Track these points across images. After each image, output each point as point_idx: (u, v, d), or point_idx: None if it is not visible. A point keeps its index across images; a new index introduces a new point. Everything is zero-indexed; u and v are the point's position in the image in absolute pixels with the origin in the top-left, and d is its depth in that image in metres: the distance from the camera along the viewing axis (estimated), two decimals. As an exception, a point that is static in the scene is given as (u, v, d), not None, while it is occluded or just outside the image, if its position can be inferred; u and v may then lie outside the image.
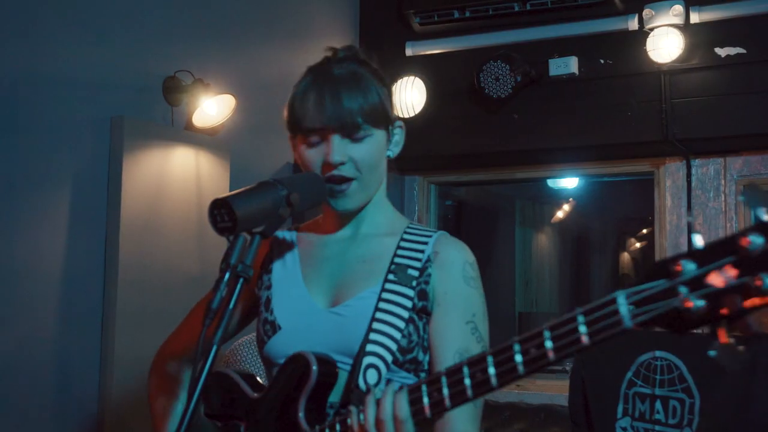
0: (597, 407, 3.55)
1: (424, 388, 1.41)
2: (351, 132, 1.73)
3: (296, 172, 4.65)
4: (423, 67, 5.08)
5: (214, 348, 1.43)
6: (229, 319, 1.47)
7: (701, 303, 1.09)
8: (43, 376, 3.46)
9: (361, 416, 1.48)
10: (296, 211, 1.61)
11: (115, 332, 3.64)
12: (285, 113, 1.82)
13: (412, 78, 4.97)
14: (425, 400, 1.40)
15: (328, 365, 1.62)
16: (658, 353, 3.42)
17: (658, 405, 3.35)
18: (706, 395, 3.25)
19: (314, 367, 1.58)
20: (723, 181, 4.72)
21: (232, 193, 1.53)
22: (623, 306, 1.16)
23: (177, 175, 3.97)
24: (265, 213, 1.54)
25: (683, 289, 1.11)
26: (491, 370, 1.31)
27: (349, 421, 1.51)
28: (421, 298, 1.73)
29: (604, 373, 3.55)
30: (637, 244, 9.97)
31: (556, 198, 8.84)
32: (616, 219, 9.87)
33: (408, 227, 1.84)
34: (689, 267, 1.11)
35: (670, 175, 4.86)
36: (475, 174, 5.47)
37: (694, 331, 1.12)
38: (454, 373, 1.37)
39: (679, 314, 1.11)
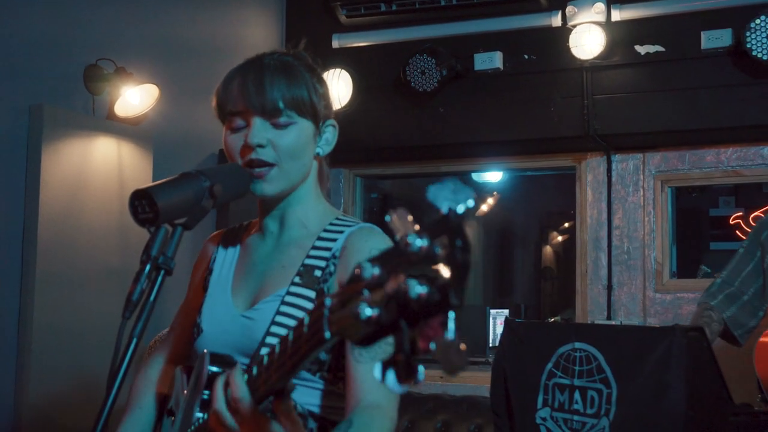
0: (517, 398, 3.61)
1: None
2: (273, 115, 1.70)
3: (221, 163, 4.61)
4: (349, 59, 5.08)
5: (134, 342, 1.42)
6: (150, 312, 1.46)
7: (371, 311, 0.95)
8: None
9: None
10: (219, 203, 1.60)
11: (33, 324, 3.57)
12: (213, 100, 1.79)
13: (338, 70, 4.97)
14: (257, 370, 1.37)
15: (222, 365, 1.63)
16: (577, 344, 3.48)
17: (576, 395, 3.42)
18: (623, 385, 3.32)
19: (206, 367, 1.62)
20: (642, 176, 4.83)
21: (154, 183, 1.52)
22: (326, 311, 1.09)
23: (98, 166, 3.90)
24: (188, 204, 1.53)
25: (366, 293, 0.98)
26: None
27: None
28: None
29: (525, 365, 3.60)
30: (559, 238, 10.13)
31: (481, 192, 8.93)
32: (538, 213, 10.01)
33: (331, 222, 1.79)
34: (371, 270, 0.98)
35: (591, 170, 4.95)
36: (400, 167, 5.50)
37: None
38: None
39: (362, 322, 0.97)
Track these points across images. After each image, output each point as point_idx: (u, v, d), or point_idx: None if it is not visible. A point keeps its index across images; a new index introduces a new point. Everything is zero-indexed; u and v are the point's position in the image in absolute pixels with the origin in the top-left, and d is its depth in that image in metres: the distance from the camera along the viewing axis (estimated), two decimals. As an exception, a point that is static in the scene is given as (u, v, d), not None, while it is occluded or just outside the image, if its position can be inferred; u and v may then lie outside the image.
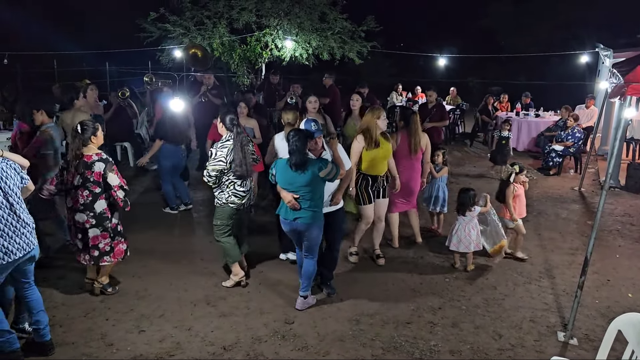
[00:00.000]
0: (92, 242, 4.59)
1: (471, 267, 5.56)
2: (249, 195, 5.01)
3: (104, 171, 4.46)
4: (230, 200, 4.86)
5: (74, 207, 4.52)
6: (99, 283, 4.84)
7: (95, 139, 4.53)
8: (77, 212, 4.51)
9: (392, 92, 15.21)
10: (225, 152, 4.72)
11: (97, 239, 4.60)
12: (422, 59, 22.08)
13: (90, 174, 4.44)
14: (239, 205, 4.91)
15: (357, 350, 4.06)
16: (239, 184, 4.86)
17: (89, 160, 4.45)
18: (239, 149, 4.78)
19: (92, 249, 4.61)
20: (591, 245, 4.18)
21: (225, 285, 5.08)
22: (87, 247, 4.61)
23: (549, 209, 7.72)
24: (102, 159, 4.49)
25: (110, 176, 4.49)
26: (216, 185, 4.84)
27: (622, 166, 9.02)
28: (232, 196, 4.86)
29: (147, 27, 11.88)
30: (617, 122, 8.34)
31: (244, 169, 4.81)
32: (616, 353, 3.27)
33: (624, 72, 4.56)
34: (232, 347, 4.07)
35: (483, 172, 10.00)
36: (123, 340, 4.13)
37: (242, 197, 4.91)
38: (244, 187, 4.91)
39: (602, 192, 4.13)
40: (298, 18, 11.72)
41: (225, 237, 4.97)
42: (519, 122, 12.07)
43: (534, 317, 4.58)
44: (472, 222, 5.50)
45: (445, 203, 6.52)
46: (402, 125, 5.92)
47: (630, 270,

•••

◆ Exercise prompt:
What is needed is an exact copy of all the data, with no images in it.

◆ Answer to the exercise:
Track these points across images. After each image, output each point as point_idx: (u, v, d), or point_idx: None if it is not visible. A point keeps its index across images; a new index introduces a new point. Everything is zero-indexed; u and v are the point's position in the image in absolute pixels with the origin in the top-left, and d is its depth in that image in metres: the distance from the camera along the viewing axis (estimated), two decimals. As an exception, a point that is static in the scene is given as (u, v, d), not None, while it is occluded or just outside the image, if its position can be inferred; u and v may then lie outside the image.
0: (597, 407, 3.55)
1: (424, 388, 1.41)
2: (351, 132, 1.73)
3: (296, 172, 4.65)
4: (423, 67, 5.08)
5: (214, 348, 1.43)
6: (229, 319, 1.47)
7: (701, 303, 1.09)
8: (43, 376, 3.46)
9: (361, 416, 1.48)
10: (296, 211, 1.61)
11: (115, 332, 3.64)
12: (285, 113, 1.82)
13: (412, 78, 4.97)
14: (425, 400, 1.40)
15: (328, 365, 1.62)
16: (658, 353, 3.42)
17: (658, 405, 3.35)
18: (706, 395, 3.25)
19: (314, 367, 1.58)
20: (723, 181, 4.72)
21: (232, 193, 1.53)
22: (623, 306, 1.16)
23: (177, 175, 3.97)
24: (265, 213, 1.54)
25: (683, 289, 1.11)
26: (491, 370, 1.31)
27: (349, 421, 1.51)
28: (421, 298, 1.73)
29: (604, 373, 3.55)
30: (637, 244, 9.97)
31: (556, 198, 8.84)
32: (616, 219, 9.87)
33: (408, 227, 1.84)
34: (689, 267, 1.11)
35: (670, 175, 4.86)
36: (475, 174, 5.47)
37: (694, 331, 1.12)
38: (454, 373, 1.37)
39: (679, 314, 1.11)
0: (517, 398, 3.61)
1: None
2: (273, 115, 1.70)
3: (221, 163, 4.61)
4: (349, 59, 5.08)
5: (134, 342, 1.42)
6: (150, 312, 1.46)
7: (371, 311, 0.95)
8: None
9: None
10: (219, 203, 1.60)
11: (33, 324, 3.57)
12: (213, 100, 1.79)
13: (338, 70, 4.97)
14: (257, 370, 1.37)
15: (222, 365, 1.63)
16: (577, 344, 3.48)
17: (576, 395, 3.42)
18: (623, 385, 3.32)
19: (206, 367, 1.62)
20: (642, 176, 4.83)
21: (154, 183, 1.52)
22: (326, 311, 1.09)
23: (98, 166, 3.90)
24: (188, 204, 1.53)
25: (366, 293, 0.98)
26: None
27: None
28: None
29: (525, 365, 3.60)
30: (559, 238, 10.13)
31: (481, 192, 8.93)
32: (538, 213, 10.01)
33: (331, 222, 1.79)
34: (371, 270, 0.98)
35: (591, 170, 4.95)
36: (400, 167, 5.50)
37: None
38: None
39: (362, 322, 0.97)
Track these points across images. After each image, output each point as point_idx: (u, v, d), or point_idx: None if it is not visible. A point keeps its index across images; a new index introduces a new point. Everything is zero-indexed; u and v are the point's position in the image in absolute pixels with the origin in the top-left, and d is its depth in that image in metres: the distance from the camera along the viewing axis (estimated), two decimals. As an exception, a point that is static in the scene is given as (u, v, d), not None, while it is occluded or just outside the image, if its position can be inferred; u and v may then lie outside the image.
[00:00.000]
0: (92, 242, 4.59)
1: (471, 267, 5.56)
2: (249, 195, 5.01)
3: (104, 171, 4.46)
4: (230, 200, 4.86)
5: (74, 207, 4.52)
6: (99, 283, 4.84)
7: (95, 139, 4.53)
8: (77, 212, 4.51)
9: (392, 92, 15.21)
10: (225, 152, 4.72)
11: (97, 239, 4.60)
12: (422, 59, 22.08)
13: (90, 174, 4.44)
14: (239, 205, 4.91)
15: (357, 350, 4.06)
16: (239, 184, 4.86)
17: (89, 160, 4.45)
18: (239, 149, 4.78)
19: (92, 249, 4.61)
20: (591, 245, 4.18)
21: (225, 285, 5.08)
22: (87, 247, 4.61)
23: (549, 209, 7.72)
24: (102, 159, 4.49)
25: (110, 176, 4.49)
26: (216, 185, 4.84)
27: (622, 166, 9.02)
28: (232, 196, 4.86)
29: (147, 27, 11.88)
30: (617, 122, 8.34)
31: (244, 169, 4.81)
32: (616, 353, 3.27)
33: (624, 72, 4.56)
34: (232, 347, 4.07)
35: (483, 172, 10.00)
36: (123, 340, 4.13)
37: (242, 197, 4.91)
38: (244, 187, 4.91)
39: (602, 192, 4.13)
40: (298, 18, 11.72)
41: (225, 237, 4.97)
42: (519, 122, 12.07)
43: (534, 317, 4.58)
44: (472, 222, 5.50)
45: (445, 203, 6.52)
46: (402, 125, 5.92)
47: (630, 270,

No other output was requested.